All of the videos have been archived, and you can watch them here:  http://www.100mcluhan.com/en/symposium/webtv.  Not surprisingly, much of the conference was in Italian, and they were nice enough to provide English translation for the attendees, but online I'm afraid folks aren't so lucky.  But there are several presentations in English, or in what passes for English up in Canada (just kidding friends), including Eric McLuhan's keynote, and papers delivered by my friend B. W. Powe, and new friends Dominique Sheffel-Dunand, the new head of the McLuhan Program at the University of Toronto), Seth Feldman of York University, and Edward Slopek of Ryerson University.  Alexander Stille of Columbia University also participated, but he spoke in Italian (show-off!).

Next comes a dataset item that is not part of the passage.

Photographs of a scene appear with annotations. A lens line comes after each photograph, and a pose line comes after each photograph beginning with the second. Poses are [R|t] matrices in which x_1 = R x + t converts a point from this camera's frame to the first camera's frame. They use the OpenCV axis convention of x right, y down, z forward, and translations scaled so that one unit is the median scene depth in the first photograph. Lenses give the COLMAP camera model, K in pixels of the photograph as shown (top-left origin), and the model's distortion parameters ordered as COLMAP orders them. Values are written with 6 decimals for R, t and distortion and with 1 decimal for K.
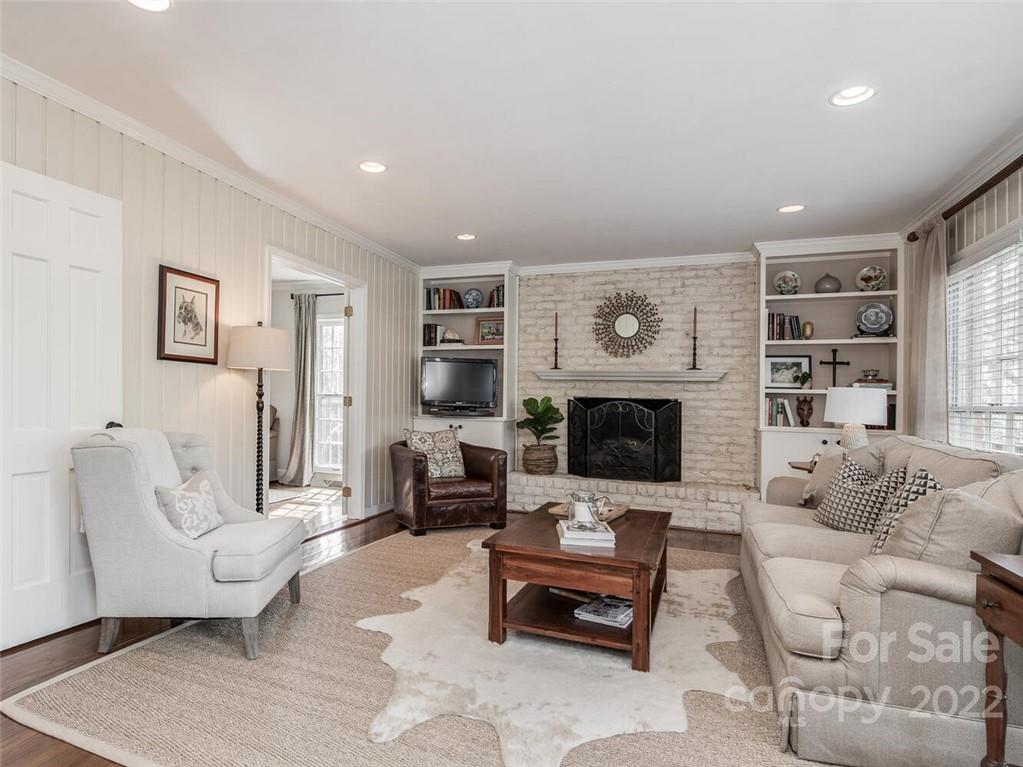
lens RADIAL K [[613.6, 0, 511.9], [0, 613.6, 392.0], [0, 0, 1]] dist [-0.002669, -0.000634]
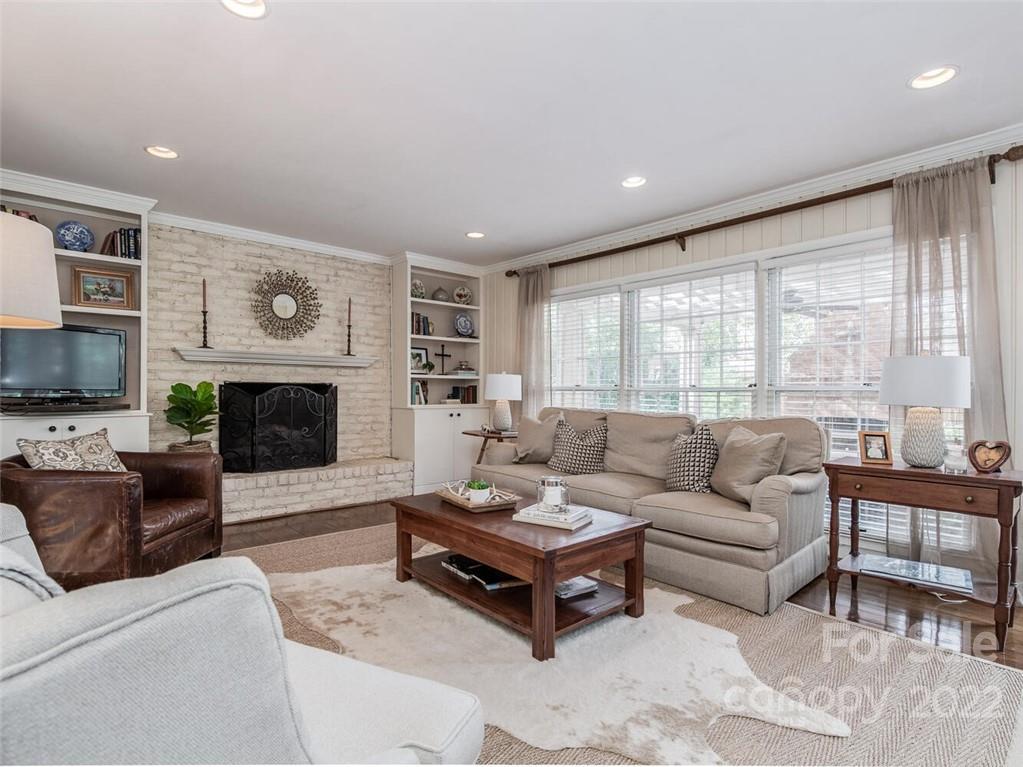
lens RADIAL K [[494.3, 0, 511.5], [0, 494.3, 383.5], [0, 0, 1]] dist [-0.014627, -0.000278]
pose [[0.479959, -0.008400, 0.877251, -0.319060], [-0.008069, 0.999870, 0.013989, -0.002209], [-0.877254, -0.013793, 0.479829, 0.331636]]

I was the only English-speaking American, actually, and you might ask if I would be so kind as to embed the video of my talk right here for your convenience, and yes, of course, I'd be happy to:


Actually, it's pretty cool that they gave us the embed codes, gotta love that.  Anyway, I'm introduced in Italian, but of course my talk is in English.  There was no alternative to sitting, no podium or microphone stand, so it was not an optimal speaking situation, as I find that energy is lower when sitting than when standing (not to mention the fact that I was feeling very worn out at this point).  Also, I did not have the chance to properly time or cut down my talk, and it turned out to be way too long, so if you watch this through to the end, you'll see me skipping over pages in the last part of the talk.  Even so, I think it went well, and was well received.  

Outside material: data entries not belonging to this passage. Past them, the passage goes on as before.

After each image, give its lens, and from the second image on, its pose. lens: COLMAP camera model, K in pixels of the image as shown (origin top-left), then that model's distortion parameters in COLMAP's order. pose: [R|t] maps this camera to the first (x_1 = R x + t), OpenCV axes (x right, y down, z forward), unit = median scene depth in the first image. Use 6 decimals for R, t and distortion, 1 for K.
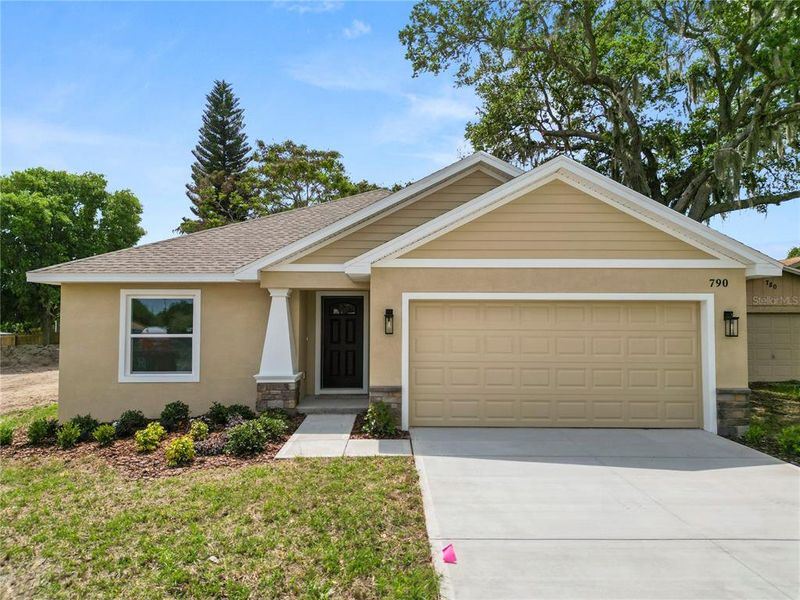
lens RADIAL K [[560.7, 0, 400.0], [0, 560.7, 300.0], [0, 0, 1]] dist [0.068814, -0.064154]
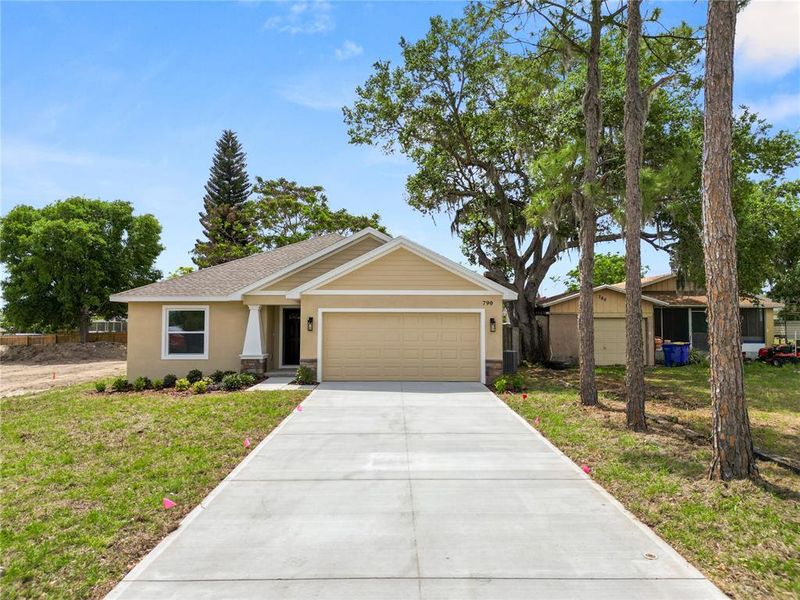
lens RADIAL K [[560.7, 0, 400.0], [0, 560.7, 300.0], [0, 0, 1]] dist [0.068814, -0.064154]
pose [[0.999880, -0.000855, -0.015488, 0.250673], [0.000804, 0.999994, -0.003302, -0.028310], [0.015491, 0.003289, 0.999875, -0.698588]]
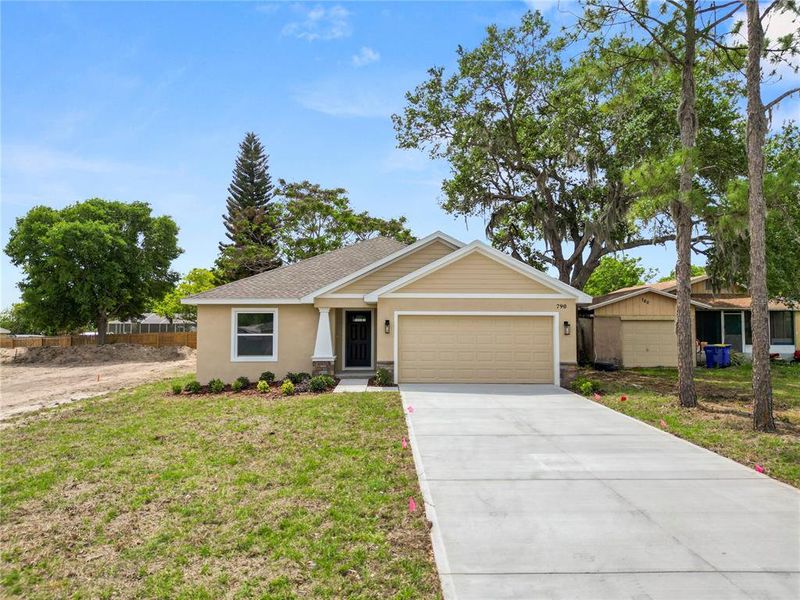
lens RADIAL K [[561.0, 0, 399.0], [0, 561.0, 295.8], [0, 0, 1]] dist [0.067248, -0.060644]
pose [[0.999976, 0.000689, 0.006834, 0.005684], [-0.000601, 0.999917, -0.012903, -0.033592], [-0.006843, 0.012899, 0.999893, -0.725006]]
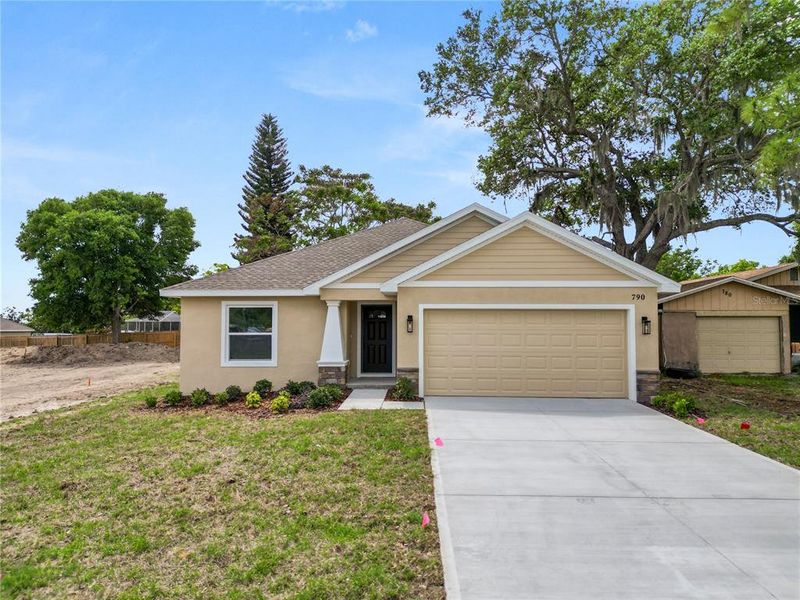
lens RADIAL K [[560.7, 0, 400.0], [0, 560.7, 300.0], [0, 0, 1]] dist [0.068814, -0.064154]
pose [[0.998806, -0.002141, -0.048815, 0.021152], [0.002021, 0.999995, -0.002505, -0.016912], [0.048821, 0.002404, 0.998805, -0.387593]]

We didn't have a question and answer session until after three other shorter presentations were made, but then we had some lively discussion that I was very happy with.   All in all, it was a great event, wonderful to get together and get to know a fine group of scholars, and to get to revisit some ideas about nationalism that I had worked on while I was still completing my dissertation back in the good old days of the good old media ecology program.  

And that about sums it up, think I'll go have an espresso now, might as well make it a double...



Wednesday, March 30, 2011

Phony English

Having returned from Italy on Sunday evening, it seems appropriate enough to share this video, originally brought to my attention by Corey Anton.  The song is by Adriano Celentano, and the lyrics are described as how English would sound if you didn't understand it, didn't speak the language.

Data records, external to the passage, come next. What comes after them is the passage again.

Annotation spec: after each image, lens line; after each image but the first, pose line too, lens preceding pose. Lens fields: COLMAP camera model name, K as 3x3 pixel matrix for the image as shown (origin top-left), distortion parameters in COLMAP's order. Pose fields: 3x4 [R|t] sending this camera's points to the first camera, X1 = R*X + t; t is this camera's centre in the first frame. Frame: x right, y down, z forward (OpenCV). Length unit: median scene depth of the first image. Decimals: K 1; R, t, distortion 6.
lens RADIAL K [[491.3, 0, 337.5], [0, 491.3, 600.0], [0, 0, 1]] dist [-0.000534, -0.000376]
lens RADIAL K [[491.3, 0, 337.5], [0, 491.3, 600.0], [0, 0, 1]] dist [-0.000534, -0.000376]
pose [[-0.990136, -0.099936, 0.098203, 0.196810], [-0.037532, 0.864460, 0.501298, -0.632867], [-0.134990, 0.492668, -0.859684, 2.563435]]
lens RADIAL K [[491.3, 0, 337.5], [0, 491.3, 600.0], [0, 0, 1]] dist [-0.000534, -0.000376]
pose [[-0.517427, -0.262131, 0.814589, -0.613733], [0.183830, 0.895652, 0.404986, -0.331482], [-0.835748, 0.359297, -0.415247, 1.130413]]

This is a fake English, an attempt to mimic the sound of English, or the phonemes, to use the term favored by linguistics.  Every language has its own set of specific sounds that it uses, that differs in some ways from the phonemes of other languages.  When infants begin to babble, they make all kinds of sounds, but through interaction with others, the child learns which sounds are significant and which are not, which sounds make a difference in the meaning of words, and which sounds are ignored, and in this way starts to learn how to speak the language, before learning the meanings of words.  This is an example of how the medium is the message, by the way, as McLuhan would point out if he were with us right now.

Myself, I do have a very early memory of being at the movies with my parents, maybe it was Radio City, seeing faces up on the screen, hearing them talking, but not understanding what they were saying.  Of course, a great deal of meaning is transmitted by the nonverbal cues such as facial expression, posture and distance from one another, and tone of voice (and note that there is some mimicking of American body language in the video as well).  

But in the case of this song, it's just pure play with phonemes, or you might call it phony English.